Even if you’ve taken good care of your property, it’s natural to feel some trepidation when it comes to appraising homes in Asheville, North Carolina. You just never know what the appraiser will find and how it will impact your home’s value and your ability to sell.
It helps to know the following four factors that are most likely to negatively impact valuation so that you can address them before an appraisal.
A home represents the greatest personal asset for many adults, but that doesn’t mean everyone exhibits the same level of responsibility when it comes to protecting their investment with regular maintenance.
If you have put off a roof replacement, let a mold problem get out of hand, or simply stopped noticing chips and cracks in paint, it could cost you when the appraiser comes to call. If you want to improve resale value, boost appeal to buyers, and avoid offering allowances for repairs, it's best to address deferred maintenance before listing your home.
As the saying goes, you don’t get a second chance to make a first impression, so your curb appeal needs to be on point. Take care of issues like rot or pest damage, peeling paint, damaged or outdated fixtures, a crumbling driveway, or a patchy lawn and overgrown landscaping well before you list your home.

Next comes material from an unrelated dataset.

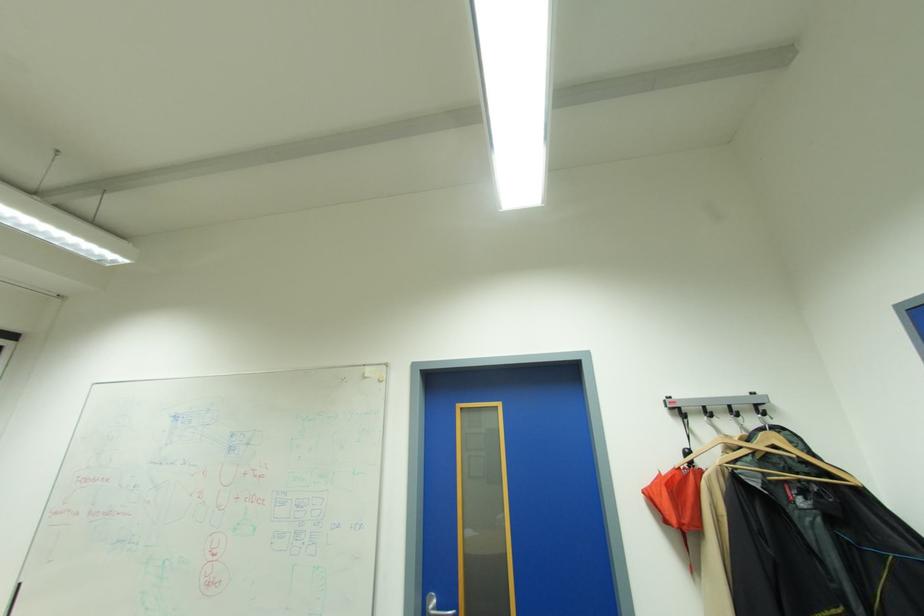
Image resolution: width=924 pixels, height=616 pixels. Describe the element at coordinates (439, 612) in the screenshot. I see `the silver door handle` at that location.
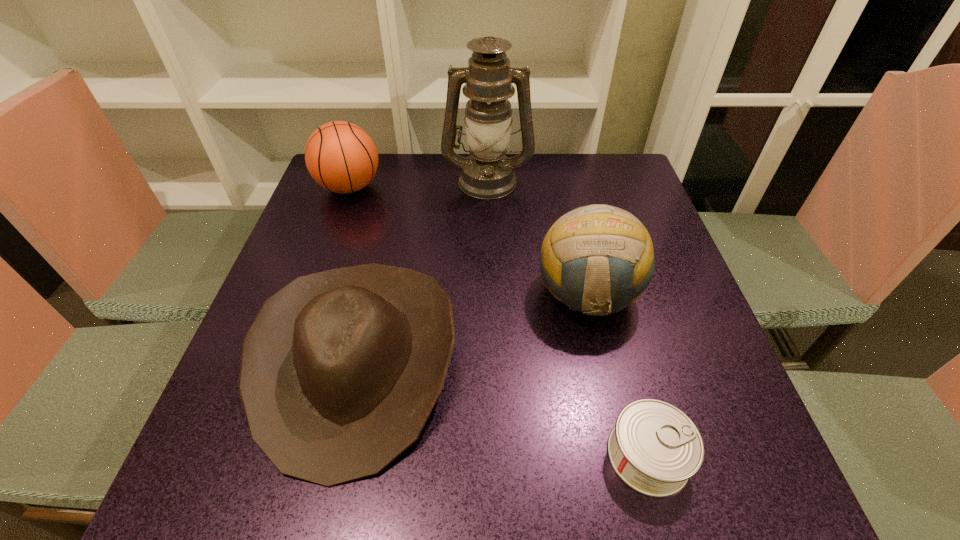
Where is `free area in between the can and the volleyball`? The width and height of the screenshot is (960, 540). free area in between the can and the volleyball is located at coordinates (618, 375).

Cracked foundations, crumbling bricks, sloping floors, gaps around windows and doors, and a sagging, leaky roof are just a few of the structural issues you may encounter in older homes, and buyers will not find them attractive. You’ll also get dinged by appraisers for structural concerns.
First impressions are important, but no amount of upscale curb appeal can save you if your interior is a virtual time capsule or your space is crammed with too many personal accouterments. As much as possible, you need to update your home and remove yourself from the equation.

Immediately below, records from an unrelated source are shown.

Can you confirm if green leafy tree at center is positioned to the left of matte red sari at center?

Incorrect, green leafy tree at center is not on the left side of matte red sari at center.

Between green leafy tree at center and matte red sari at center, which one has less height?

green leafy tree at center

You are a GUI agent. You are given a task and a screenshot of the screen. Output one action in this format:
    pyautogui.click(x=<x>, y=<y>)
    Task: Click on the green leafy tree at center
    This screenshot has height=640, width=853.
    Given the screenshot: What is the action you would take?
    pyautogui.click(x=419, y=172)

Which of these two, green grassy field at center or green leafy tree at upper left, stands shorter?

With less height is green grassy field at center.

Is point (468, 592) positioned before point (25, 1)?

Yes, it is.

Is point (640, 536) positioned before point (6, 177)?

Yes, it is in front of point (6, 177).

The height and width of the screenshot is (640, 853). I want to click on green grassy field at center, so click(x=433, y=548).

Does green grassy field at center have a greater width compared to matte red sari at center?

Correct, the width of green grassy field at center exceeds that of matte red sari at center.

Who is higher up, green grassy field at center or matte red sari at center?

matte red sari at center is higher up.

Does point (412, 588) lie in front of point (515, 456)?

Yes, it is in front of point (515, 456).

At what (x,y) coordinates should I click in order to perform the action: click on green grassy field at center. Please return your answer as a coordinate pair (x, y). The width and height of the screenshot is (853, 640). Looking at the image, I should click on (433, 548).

If you have the money for major kitchen or bathroom remodeling, you’ll not only enjoy a higher valuation, but you could also see a great return on investment when you sell.
You might even spruce the place up with new paint and flooring (preferably in trending neutrals). This won’t necessarily boost your home’s appraisal value much, but it will show better and appeal to more buyers.

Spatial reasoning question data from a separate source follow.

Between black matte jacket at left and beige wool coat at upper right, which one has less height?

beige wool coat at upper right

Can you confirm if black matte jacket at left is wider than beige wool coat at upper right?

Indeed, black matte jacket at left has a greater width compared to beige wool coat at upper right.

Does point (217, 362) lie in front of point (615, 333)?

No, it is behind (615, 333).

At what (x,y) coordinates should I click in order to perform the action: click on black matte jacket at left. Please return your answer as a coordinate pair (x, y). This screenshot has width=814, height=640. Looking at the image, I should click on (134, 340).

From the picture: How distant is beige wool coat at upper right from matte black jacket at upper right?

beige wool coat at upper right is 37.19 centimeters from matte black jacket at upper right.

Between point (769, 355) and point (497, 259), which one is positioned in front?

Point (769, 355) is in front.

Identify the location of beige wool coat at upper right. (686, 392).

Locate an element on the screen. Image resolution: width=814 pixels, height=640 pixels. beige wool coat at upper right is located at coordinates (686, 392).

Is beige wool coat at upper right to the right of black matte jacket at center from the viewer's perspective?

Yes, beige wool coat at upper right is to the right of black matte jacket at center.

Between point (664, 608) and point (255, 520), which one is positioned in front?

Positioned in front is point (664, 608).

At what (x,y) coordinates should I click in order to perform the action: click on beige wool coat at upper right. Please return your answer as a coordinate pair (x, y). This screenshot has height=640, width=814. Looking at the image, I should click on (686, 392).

Don’t forget to remove personal items (family photos, tchotchkes, etc.), thin out furniture and accessories, and stage your interior to make it look attractive, spacious, and inviting, so buyers can imagine themselves in the home. Again, this won’t necessarily affect value, but it definitely helps with visual appeal.
Although these are the most common factors when it comes to the impact on your home appraisal, there are, of course, several other things that could potentially affect your valuation. Some of them, like the location of your property, are simply beyond your control.
Other factors, like comparable properties, might seem to be out of your hands, but you could hedge your bets by being flexible with your listing date to capitalize on the most advantageous market conditions.
Issues like home size, interior layout, or inadequate storage could be addressed with renovations. You’ll just have to crunch some numbers and see if upgrades are worthwhile.